Entre 18 et 20 heures, sur BFM TV, c'était compliqué, surtout pour Ruth Elkrief : «On a du mal à s'approprier cette élection», «on a du mal à commenter ce scrutin». Apolline de Malherbe tranche : «Cette réforme territoriale s'est arrêtée à mi-chemin, les compétences régionales portent surtout sur l'organisation, peu sur les décisions politiques.» Sous-texte : inutile de vous déplacer, alors qu'à côté de son corsage rouge clignote le chiffre de l'abstention : 49 %.
Au siège du parti Les Républicains à Paris, leur envoyé spécial explique en scandant les syllabes que «l'effervescence monte», tandis que sur France 2, le journaliste sur place assure que «l'ambiance est très sobre». I-Télé a lui envoyé un journaliste avec un perfecto de cérémonie, aussi classe que la guirlande «cinéma du dimanche soir» autour du logo Régionales 2015. Personne, sur aucune des deux chaînes d'info, n'évoque le Front national, juste la victoire probable des Républicains et la «bérézina» possible du PS, malgré une «prime attentat» (sic).
A 20 heures, les chiffres parlent. Sur TF1, le journaliste qui épluche les résultats en direct du ministère de l'Intérieur, d'évidence trop chauffé, transpire à grosses gouttes. Sur les plateaux, plusieurs anges passent. Au fond, plus personne ne sait comment contourner les résultats, le cordon de sécurité rhétorique (faire barrage au FN, la coalition des «républicains») craque de partout au vu du rouleau compresseur d'extrême droite.
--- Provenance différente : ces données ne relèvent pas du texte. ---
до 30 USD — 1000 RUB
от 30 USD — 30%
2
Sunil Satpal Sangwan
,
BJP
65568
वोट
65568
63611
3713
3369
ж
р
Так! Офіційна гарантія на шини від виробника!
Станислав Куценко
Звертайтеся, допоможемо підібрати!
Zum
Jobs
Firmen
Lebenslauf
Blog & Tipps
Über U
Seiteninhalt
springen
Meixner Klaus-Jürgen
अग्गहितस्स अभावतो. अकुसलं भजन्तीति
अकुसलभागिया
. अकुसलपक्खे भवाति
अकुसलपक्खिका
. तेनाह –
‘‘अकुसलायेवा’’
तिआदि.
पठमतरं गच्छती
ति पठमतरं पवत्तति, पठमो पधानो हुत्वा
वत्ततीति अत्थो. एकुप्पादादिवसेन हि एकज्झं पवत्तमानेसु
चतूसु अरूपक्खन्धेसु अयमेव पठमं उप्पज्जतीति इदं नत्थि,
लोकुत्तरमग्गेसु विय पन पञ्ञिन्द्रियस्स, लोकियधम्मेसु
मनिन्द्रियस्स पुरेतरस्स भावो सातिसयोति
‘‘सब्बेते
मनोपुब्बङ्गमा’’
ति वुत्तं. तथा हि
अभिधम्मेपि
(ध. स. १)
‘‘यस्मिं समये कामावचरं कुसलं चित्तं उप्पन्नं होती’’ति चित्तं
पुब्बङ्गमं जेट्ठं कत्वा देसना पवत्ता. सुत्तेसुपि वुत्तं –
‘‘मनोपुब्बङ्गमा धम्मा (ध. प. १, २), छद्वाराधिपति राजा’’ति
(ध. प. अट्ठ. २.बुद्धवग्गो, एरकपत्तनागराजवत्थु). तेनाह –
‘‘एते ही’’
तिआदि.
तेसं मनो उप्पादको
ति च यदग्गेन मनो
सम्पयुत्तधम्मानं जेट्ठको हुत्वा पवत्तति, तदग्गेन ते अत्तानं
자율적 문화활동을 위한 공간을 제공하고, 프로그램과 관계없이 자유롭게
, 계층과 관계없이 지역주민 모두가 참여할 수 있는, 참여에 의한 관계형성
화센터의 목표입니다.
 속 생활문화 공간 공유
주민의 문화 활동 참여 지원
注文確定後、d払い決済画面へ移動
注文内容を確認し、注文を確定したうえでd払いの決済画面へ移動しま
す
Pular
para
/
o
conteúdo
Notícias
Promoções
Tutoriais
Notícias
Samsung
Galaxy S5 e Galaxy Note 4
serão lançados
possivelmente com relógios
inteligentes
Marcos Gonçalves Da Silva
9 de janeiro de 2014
D'ailleurs, Gilbert Collard, sur TF1, trouve qu'on ne le laisse pas tenir le premier rôle qui lui est dû, il menace de se casser : «Si on vous dérange, on s'en va.»
Le duplex avec Marion Maréchal Le Pen ne fonctionne pas, elle n'entend pas les questions. «Le FN, pour le coup, est distancé», dit David Pujadas au vu des résultats de la région Ile-de-France : 18 % pour Wallerand de Saint-Just. Le commentaire des différents intervenants tourne à vide sur les questions du retrait ou pas des candidats pour faire barrage au FN. Pujadas, avec un sens du timing politique inouï, interroge Emmanuelle Cosse sur la stratégie d'EE-LV pour la prochaine élection présidentielle. «Coup de tonnerre d'un monde politique qui devient tripolaire», dit Laurent Delahousse en verve conceptuelle. Stéphane Le Foll, qui est passé de TF1 à France 2 pour à chaque fois casser l'ambiance en refusant de donner la moindre information tactique, reconnaît qu'on est face à «des réalités électorales qui ne sont pas simples du tout». Fine mouche.